David
David

Reputation: 1296

Exceptions and Python

I'm very new to Python and I have a problem which I thought I had solved but it keeps occurring. I have something similar to the following.

def funct1()
    dosomestuff
    funct2()

def funct2()
    dosomestuff
    funct3()

def funct3()
    dosomestuff
    funct1()

def exceptionRecovery()
    checksomethings
    funct1() or funct2() or funct3()

try: 
    funct1()
except:
    exceptionRecovery()

Now, my problem is, that this program is NEVER supposed to exit. The exceptionRecovery is supposed to check several things and start the correct function depending on the state of some various things. However, I am still getting crashes out of the program which confuses the hell out of me. Can someone please show me what I am doing wrong?

Upvotes: 2

Views: 228

Answers (9)

Sheik Yerbouti
Sheik Yerbouti

Reputation: 1044

You have coded an infinite loop. What's worse us that you are endlessly making jumps into functions. Everytime you jump into a function the computer needs to store the location to jump back to when it has finished execution of that function. Only so many of these jumps can be stored before a stack overflow exception is caused.

Consider a while loop with calls to your three functions inside. Although without knowing what you are trying to achieve it will be difficult to advise.

Upvotes: 3

wberry
wberry

Reputation: 19327

You have implemented your program flow using continuations. If you have a background programming in Scheme or certain other languages, then you may have used this style in the past without any negative consequences. In Python, using the continuation-based style the way you did will eventually result in a stack overflow, unless your program happens to terminate quickly enough to prevent it.

If you have previously relied on the GOTO statement in your programming in other languages, you should know that in Python, calling a function is not the same as "jumping", as in GOTO, to the beginning of that function in the source.
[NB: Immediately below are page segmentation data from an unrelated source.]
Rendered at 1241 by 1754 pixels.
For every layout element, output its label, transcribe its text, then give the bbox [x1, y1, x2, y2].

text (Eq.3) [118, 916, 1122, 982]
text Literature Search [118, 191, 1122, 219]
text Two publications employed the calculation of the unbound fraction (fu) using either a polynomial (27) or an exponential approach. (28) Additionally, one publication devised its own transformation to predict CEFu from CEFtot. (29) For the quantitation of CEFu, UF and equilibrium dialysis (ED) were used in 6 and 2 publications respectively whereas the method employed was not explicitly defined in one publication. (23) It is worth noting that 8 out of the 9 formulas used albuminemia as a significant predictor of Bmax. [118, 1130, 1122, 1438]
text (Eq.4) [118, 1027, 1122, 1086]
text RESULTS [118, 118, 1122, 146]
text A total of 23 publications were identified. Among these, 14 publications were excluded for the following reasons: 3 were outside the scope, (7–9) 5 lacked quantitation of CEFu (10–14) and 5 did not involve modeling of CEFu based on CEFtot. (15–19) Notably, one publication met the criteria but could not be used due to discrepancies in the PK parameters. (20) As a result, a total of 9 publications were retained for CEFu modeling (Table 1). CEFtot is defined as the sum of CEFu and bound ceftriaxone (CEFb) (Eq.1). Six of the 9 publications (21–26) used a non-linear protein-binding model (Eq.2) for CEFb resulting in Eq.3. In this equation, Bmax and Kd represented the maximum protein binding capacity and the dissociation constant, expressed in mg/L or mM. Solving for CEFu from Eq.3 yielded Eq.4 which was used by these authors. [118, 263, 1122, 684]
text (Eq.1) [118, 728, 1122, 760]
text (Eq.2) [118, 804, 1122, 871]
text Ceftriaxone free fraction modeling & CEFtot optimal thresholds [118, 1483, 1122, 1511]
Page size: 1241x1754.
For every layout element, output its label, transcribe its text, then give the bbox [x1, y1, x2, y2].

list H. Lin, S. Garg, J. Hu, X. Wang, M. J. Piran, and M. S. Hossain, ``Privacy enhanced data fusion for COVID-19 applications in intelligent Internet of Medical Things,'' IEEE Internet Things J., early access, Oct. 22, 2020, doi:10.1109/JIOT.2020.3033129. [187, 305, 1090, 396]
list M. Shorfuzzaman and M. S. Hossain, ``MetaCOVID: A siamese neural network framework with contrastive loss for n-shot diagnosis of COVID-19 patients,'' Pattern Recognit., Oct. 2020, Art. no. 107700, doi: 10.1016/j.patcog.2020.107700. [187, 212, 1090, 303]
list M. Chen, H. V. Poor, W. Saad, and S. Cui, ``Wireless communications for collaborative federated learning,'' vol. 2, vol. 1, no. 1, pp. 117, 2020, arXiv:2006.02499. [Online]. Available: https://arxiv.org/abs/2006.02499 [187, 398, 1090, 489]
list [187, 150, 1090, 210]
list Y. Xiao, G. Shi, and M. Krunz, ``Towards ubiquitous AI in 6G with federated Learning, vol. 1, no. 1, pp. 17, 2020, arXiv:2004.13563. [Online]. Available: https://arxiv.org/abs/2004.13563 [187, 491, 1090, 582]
Learn how the stack works (there are many places online that can help you with this). Use the return statement in your code, so that you can avoid an "unbounded stack".

Upvotes: 0

SingleNegationElimination
SingleNegationElimination

Reputation: 156138

You should not implement a loop by calling your main from inside the exception handler. Try something more like this:

while True:
    try:
        func1() or func2() or func3()
    except:
        logger.exception("somthing bad happened")

Upvotes: 2

Skylude
Skylude

Reputation: 504

I think John is right with you blowing away the call stack. However what would happen if you did hit the exceptionRecovery function the first time and it called function 1 2 or 3, either way it is no longer in a try except and would therefore exit if it was not in a new try except.

Upvotes: 1

This programming style seems to expect tail call optimization, which is not supported in Python. Python's call stack keeps track of every function that hasn't returned, and since you're just calling new functions infinitely you'll excede the maximum size of the stack very quickly, and your program will crash.

Upvotes: 3

Anton
Anton

Reputation: 2297

A piece of advice is that using except: is very bad. Always try to specify the type of exception you are catching.

Check this thread about recursion depth!

Upvotes: 1

g.d.d.c
g.d.d.c

Reputation: 47968

I ... am not sure I fully grasp why things are chained together the way they are. In Python, at least in my experience, the standard idiom for "a program that runs forever" is something along these lines:

while True:
  function_1()

What you're setting up is infinite recursion, which will eventually pass the interpreter's max recursion level setting, causing an exception you don't get to catch and ignore.

Upvotes: 3

Gleno
Gleno

Reputation: 16949

Do you get a stackoverflow exception per chance :) ? Since python does not have tail-call recursion optimization, you can not infinitely nest function calls. For this reason you should consider putting your logic into an infinite while loop.

while True:
    //logic to call func1, 2, 3 or whatever

Upvotes: 9

John Percival Hackworth
John Percival Hackworth

Reputation: 11531

Your program is essentially an infinitely recursive program. You're blowing away Python's call stack with extreme prejudice.